■ What you should do
Comb through the entries for "forum" and pull out each line that holds it.

##########

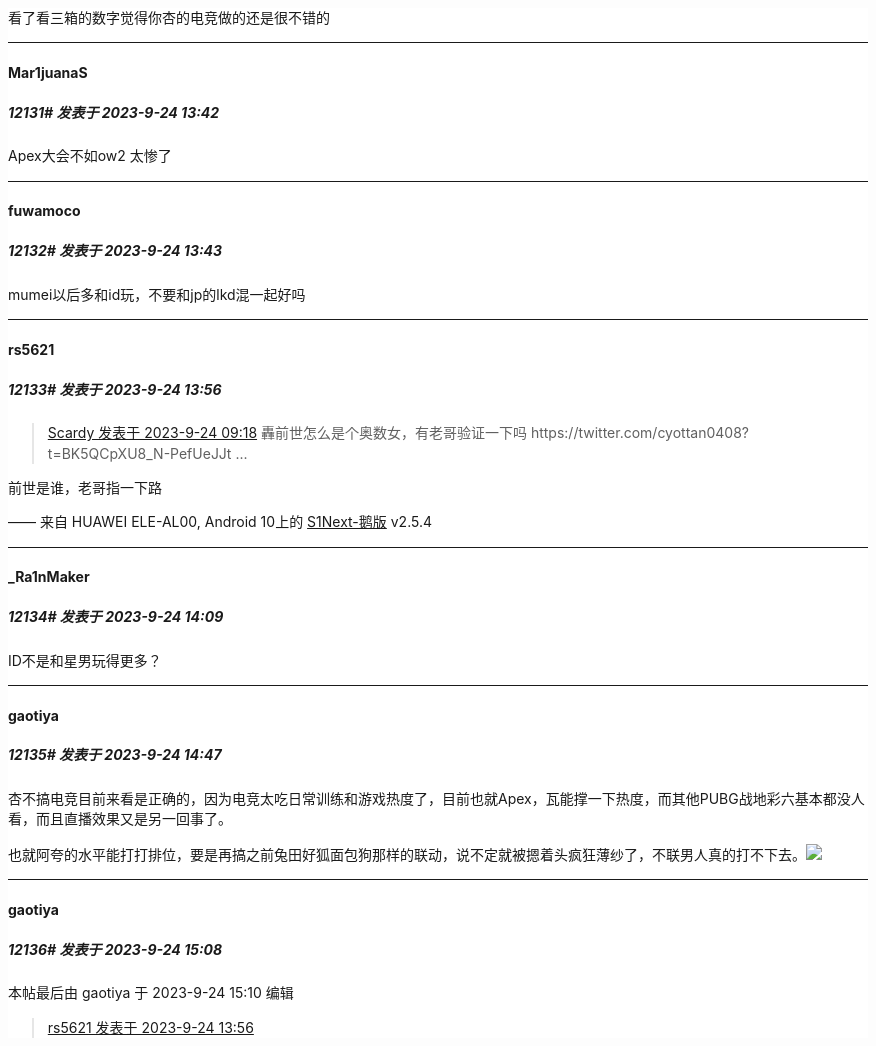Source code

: 看了看三箱的数字觉得你杏的电竞做的还是很不错的

*****

####  Mar1juanaS  
##### 12131#       发表于 2023-9-24 13:42

Apex大会不如ow2 太惨了


*****

####  fuwamoco  
##### 12132#       发表于 2023-9-24 13:43

mumei以后多和id玩，不要和jp的lkd混一起好吗


*****

####  rs5621  
##### 12133#       发表于 2023-9-24 13:56

<blockquote><a href="httphttps://bbs.saraba1st.com/2b/forum.php?mod=redirect&amp;goto=findpost&amp;pid=62509094&amp;ptid=2144166" target="_blank">Scardy 发表于 2023-9-24 09:18</a>
轟前世怎么是个奥数女，有老哥验证一下吗
https://twitter.com/cyottan0408?t=BK5QCpXU8_N-PefUeJJt ...</blockquote>
前世是谁，老哥指一下路

—— 来自 HUAWEI ELE-AL00, Android 10上的 [S1Next-鹅版](https://github.com/ykrank/S1-Next/releases) v2.5.4


*****

####  _Ra1nMaker  
##### 12134#       发表于 2023-9-24 14:09

ID不是和星男玩得更多？


*****

####  gaotiya  
##### 12135#       发表于 2023-9-24 14:47

杏不搞电竞目前来看是正确的，因为电竞太吃日常训练和游戏热度了，目前也就Apex，瓦能撑一下热度，而其他PUBG战地彩六基本都没人看，而且直播效果又是另一回事了。

也就阿夸的水平能打打排位，要是再搞之前兔田好狐面包狗那样的联动，说不定就被摁着头疯狂薄纱了，不联男人真的打不下去。<img src="https://static.saraba1st.com/image/smiley/face2017/037.png" referrerpolicy="no-referrer">


*****

####  gaotiya  
##### 12136#       发表于 2023-9-24 15:08

 本帖最后由 gaotiya 于 2023-9-24 15:10 编辑 
<blockquote><a href="httphttps://bbs.saraba1st.com/2b/forum.php?mod=redirect&amp;goto=findpost&amp;pid=62511343&amp;ptid=2144166" target="_blank">rs5621 发表于 2023-9-24 13:56</a>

##########

■ Exercise output
<blockquote><a href="httphttps://bbs.saraba1st.com/2b/forum.php?mod=redirect&amp;goto=findpost&amp;pid=62509094&amp;ptid=2144166" target="_blank">Scardy 发表于 2023-9-24 09:18</a>
<blockquote><a href="httphttps://bbs.saraba1st.com/2b/forum.php?mod=redirect&amp;goto=findpost&amp;pid=62511343&amp;ptid=2144166" target="_blank">rs5621 发表于 2023-9-24 13:56</a>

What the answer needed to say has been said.